I made this tutorial because I'd not seen any ghostly figures in Bryce images and I wondered why not. Then I found out why. Many have asked me "Why not use Transparency instead of this effect?" That would seem to make sense, only they are assuming, as I did originally, that you could just make a Poser figure transparent and he would look like a ghost. Unfortunately, they don't wind up looking like ghosts, but bad x-rays. Poser does not create one mesh that is only comprised of the surface that you see. For instance, if the hair and the head are transparent, the hair shows the outline of the head rather than just the wall behind it. This holds true for the eyeballs, the mouth cavity, and layers of clothing, some of which cannot be fixed with making part of the figure invisible. So I came up with this technique in order to do the ghostly figures I wanted and to share it with you.

This tutorial assumes a working knowledge of Bryce as well as how to import Poser objects into Bryce. Bringing in Poser objects with texture intact is beyond the scope of this tutorial, but there are many tutorials out there that talk about this subject. Also, while this is for Bryce 4 or 5/Poser 4, the theory can be translated into a myriad of different 3d programs that have similar reflecting materials.

And away we go into the smoldering sanctum of the Bryce supernatural...

Step 1: Creating the glass...

Load up Bryce, select New document and create a cube object...

This cube object should span the entire length of the scene on X and Y, while only being one pixel wide on Z. This object is the glass that will reflect your ghost. The reason it's one pixel wide on Z is because if you made it a standard box, the ghost would reflect off both surfaces on the Z coordinate, making it fuzzy or have multiple reflections.

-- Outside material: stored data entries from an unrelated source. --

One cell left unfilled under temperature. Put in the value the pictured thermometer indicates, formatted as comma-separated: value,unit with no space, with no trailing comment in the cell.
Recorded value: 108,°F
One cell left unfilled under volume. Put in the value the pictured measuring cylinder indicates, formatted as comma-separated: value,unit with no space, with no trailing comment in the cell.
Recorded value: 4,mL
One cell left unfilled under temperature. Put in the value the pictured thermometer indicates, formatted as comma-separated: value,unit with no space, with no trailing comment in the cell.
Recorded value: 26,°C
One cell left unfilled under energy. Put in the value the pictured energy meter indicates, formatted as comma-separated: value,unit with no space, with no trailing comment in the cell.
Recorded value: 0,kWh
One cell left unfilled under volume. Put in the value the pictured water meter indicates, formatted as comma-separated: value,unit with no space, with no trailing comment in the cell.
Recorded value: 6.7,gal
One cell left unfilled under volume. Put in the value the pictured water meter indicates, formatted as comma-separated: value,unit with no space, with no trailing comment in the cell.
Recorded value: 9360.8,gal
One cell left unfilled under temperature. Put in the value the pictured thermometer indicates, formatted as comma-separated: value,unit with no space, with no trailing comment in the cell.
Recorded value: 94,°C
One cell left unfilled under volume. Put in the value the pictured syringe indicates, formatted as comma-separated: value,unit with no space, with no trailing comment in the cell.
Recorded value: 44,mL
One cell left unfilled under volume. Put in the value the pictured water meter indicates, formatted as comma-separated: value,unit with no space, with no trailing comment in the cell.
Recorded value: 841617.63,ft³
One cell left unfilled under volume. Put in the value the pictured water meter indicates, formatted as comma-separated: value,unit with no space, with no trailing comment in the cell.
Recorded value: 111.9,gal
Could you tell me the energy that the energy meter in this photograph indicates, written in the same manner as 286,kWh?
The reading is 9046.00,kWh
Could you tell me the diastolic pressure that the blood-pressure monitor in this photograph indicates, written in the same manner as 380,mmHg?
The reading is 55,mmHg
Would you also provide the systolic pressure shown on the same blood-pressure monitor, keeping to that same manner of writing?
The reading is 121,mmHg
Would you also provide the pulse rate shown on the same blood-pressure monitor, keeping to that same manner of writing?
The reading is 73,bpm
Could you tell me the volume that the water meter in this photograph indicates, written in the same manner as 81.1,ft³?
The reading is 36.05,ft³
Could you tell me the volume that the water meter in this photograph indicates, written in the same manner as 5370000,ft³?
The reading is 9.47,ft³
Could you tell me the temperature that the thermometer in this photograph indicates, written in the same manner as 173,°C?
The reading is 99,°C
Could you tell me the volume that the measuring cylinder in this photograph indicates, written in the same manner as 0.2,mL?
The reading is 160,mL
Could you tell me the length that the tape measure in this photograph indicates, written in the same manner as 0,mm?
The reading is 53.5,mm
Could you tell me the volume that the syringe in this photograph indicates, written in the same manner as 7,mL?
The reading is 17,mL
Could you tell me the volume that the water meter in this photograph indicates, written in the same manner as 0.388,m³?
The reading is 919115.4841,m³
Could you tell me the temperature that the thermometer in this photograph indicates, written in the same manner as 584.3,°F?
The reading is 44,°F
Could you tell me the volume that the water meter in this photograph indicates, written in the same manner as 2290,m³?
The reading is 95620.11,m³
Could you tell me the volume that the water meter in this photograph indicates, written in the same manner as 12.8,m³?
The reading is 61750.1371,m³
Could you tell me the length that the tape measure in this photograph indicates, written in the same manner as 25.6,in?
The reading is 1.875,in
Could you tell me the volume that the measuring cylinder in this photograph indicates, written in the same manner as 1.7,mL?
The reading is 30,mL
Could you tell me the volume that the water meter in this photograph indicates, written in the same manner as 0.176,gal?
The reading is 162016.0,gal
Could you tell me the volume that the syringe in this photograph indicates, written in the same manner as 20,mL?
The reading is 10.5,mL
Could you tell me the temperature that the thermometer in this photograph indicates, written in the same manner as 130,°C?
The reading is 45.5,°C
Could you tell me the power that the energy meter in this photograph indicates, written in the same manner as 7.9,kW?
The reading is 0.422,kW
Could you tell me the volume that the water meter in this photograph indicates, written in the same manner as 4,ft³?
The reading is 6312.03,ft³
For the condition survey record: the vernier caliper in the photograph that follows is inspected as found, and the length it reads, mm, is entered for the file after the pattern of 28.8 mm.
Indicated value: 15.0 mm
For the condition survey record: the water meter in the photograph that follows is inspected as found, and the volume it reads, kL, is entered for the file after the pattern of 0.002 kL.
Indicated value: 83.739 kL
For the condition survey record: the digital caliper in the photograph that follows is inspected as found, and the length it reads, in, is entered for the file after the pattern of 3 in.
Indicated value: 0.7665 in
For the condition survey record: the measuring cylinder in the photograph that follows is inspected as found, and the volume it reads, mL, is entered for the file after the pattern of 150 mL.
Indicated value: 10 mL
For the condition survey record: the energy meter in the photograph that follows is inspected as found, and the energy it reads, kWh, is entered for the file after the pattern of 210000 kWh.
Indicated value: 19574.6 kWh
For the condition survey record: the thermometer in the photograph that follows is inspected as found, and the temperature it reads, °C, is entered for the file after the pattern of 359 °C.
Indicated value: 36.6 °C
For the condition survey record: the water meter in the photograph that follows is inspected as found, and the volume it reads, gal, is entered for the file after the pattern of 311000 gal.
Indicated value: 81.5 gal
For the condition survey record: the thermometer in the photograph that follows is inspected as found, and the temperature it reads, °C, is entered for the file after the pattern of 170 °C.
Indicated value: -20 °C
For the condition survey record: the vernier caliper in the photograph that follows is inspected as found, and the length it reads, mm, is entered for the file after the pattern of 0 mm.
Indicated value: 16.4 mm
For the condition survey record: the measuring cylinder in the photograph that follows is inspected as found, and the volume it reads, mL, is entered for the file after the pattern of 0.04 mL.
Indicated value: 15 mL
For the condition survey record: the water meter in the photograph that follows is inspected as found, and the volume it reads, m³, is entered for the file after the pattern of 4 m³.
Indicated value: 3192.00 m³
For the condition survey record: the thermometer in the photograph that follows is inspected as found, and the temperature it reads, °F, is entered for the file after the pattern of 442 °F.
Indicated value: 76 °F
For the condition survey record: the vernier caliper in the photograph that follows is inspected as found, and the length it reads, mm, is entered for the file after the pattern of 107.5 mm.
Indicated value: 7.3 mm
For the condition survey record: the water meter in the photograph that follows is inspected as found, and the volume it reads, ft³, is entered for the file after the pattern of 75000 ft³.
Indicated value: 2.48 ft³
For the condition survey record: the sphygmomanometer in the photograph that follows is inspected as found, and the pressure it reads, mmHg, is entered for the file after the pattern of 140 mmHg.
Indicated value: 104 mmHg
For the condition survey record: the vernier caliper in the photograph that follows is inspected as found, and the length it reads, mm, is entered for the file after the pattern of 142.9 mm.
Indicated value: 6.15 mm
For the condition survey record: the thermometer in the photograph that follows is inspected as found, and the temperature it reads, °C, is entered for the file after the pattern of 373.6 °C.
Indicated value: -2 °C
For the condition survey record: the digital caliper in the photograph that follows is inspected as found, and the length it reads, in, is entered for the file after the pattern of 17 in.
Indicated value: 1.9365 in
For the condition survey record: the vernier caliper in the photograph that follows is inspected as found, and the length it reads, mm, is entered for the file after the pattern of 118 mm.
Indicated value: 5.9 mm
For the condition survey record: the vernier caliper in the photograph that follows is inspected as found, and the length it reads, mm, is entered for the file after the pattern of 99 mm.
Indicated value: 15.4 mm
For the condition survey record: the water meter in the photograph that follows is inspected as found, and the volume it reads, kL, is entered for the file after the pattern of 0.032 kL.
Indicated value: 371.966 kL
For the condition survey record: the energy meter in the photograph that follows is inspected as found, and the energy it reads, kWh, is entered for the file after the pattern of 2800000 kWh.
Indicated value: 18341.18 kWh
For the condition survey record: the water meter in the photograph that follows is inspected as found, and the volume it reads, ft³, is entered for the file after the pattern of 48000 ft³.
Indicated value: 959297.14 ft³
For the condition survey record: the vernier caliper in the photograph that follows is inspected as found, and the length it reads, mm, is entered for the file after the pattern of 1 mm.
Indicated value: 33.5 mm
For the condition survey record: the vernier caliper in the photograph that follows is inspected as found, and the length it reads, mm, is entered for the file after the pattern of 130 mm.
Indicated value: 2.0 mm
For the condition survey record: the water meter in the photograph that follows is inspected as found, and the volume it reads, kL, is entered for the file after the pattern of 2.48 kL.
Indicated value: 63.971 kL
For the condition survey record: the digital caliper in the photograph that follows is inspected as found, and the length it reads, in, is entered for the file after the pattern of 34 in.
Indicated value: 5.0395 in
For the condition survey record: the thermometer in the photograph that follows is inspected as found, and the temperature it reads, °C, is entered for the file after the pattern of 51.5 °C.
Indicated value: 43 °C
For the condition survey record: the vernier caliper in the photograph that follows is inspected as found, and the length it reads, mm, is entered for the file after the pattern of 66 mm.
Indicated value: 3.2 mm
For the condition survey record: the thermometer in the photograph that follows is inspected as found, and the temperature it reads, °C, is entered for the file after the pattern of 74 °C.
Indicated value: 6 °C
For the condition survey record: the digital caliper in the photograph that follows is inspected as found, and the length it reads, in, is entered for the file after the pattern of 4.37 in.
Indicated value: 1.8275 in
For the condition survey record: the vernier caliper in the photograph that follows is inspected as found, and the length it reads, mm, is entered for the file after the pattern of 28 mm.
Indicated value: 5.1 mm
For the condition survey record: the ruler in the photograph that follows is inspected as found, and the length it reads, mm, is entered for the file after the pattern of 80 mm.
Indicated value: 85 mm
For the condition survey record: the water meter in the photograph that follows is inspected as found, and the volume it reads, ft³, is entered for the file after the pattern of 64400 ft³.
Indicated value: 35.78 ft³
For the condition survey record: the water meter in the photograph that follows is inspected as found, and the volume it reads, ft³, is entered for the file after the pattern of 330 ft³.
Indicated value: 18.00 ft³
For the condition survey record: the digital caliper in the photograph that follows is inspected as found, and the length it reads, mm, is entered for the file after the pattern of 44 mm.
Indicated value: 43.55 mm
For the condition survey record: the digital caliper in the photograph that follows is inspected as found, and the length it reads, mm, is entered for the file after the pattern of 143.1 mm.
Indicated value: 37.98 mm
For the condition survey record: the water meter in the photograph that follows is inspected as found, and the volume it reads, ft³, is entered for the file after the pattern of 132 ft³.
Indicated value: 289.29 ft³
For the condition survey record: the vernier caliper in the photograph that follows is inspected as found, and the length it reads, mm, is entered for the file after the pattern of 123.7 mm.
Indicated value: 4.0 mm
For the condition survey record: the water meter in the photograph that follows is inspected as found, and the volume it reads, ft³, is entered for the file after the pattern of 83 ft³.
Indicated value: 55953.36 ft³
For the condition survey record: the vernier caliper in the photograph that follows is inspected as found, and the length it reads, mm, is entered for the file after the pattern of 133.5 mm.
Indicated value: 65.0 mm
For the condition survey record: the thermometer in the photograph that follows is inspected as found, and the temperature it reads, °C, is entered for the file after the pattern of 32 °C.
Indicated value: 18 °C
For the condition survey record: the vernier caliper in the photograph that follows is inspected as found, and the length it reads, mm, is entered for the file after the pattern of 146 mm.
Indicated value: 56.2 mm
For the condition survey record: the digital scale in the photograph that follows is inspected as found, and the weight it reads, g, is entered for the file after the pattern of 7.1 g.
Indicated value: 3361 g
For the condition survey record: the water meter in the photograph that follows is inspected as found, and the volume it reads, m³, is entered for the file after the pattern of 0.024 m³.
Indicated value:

The box should sit dead center in the scene so that you have room on both sides for the objects. I find placing it via the top view works best.

Then set the material to Light Glass (under Glasses in Materials Folder).

Then go into Materials via the M button and then change the following from the Light Glass preset.

Diffusion:0
Ambience:0
Specularity:0
Metallicity:0
Bump Height:0
Transparency:100
Reflection:18.6
Refraction:112

You should now have a piece of glass that is see through and reflective as well.

Step 2: Working Cameras

The camera for Pepper's Ghost is important as it will be the eye through the glass and at the same time will capture the ghost's reflections. You will want to place the camera view in Bryce toward the glass and your solid objects (see next step) such that the camera will be able to see both the set and the ghosts. You may also want to set the director's view toward the ghost objects (but not behind the glass). This will make it easier for you to align the characters with their solid surroundings.

Step 3: Placing objects...

This is probably the most difficult part of the concept to explain, though it will make sense...

A typical object placement looks like this (from the top)...

             Z
      { solid objects >

X------------------------ <-- Glass placed across center of scene on X and Y

     < ghosted objects>
Solid objects are placed on one side of the glass. These are objects you want to appear in their full form. This can be anything from walls to chairs to torches, etc. In our scene, these solid objects will appear as if the glass was not there. All solid objects must be on the same side of the glass, otherwise reflection occurs. In 3D, this might be considered a problem, but the camera is placed very close to the glass so that the scene takes over the entire view.

Ghost objects are placed on the opposite side of the glass (in this case the bottom (if viewed from top) or in front of the glass (if viewed from front)). These are not seen directly by the camera, only as reflections in the glass. When placing ghosted images, for instance a woman to sit in a chair, it is important to be sure that the ghosted object (the woman) is the same distance from the glass as the solid object (the chair). This way, the appearance is given that the ghost is actually in the proper place in the scene.

Another note, do not make any part transparent that would not have been if the object was in a solid scene. The glass will do that for you.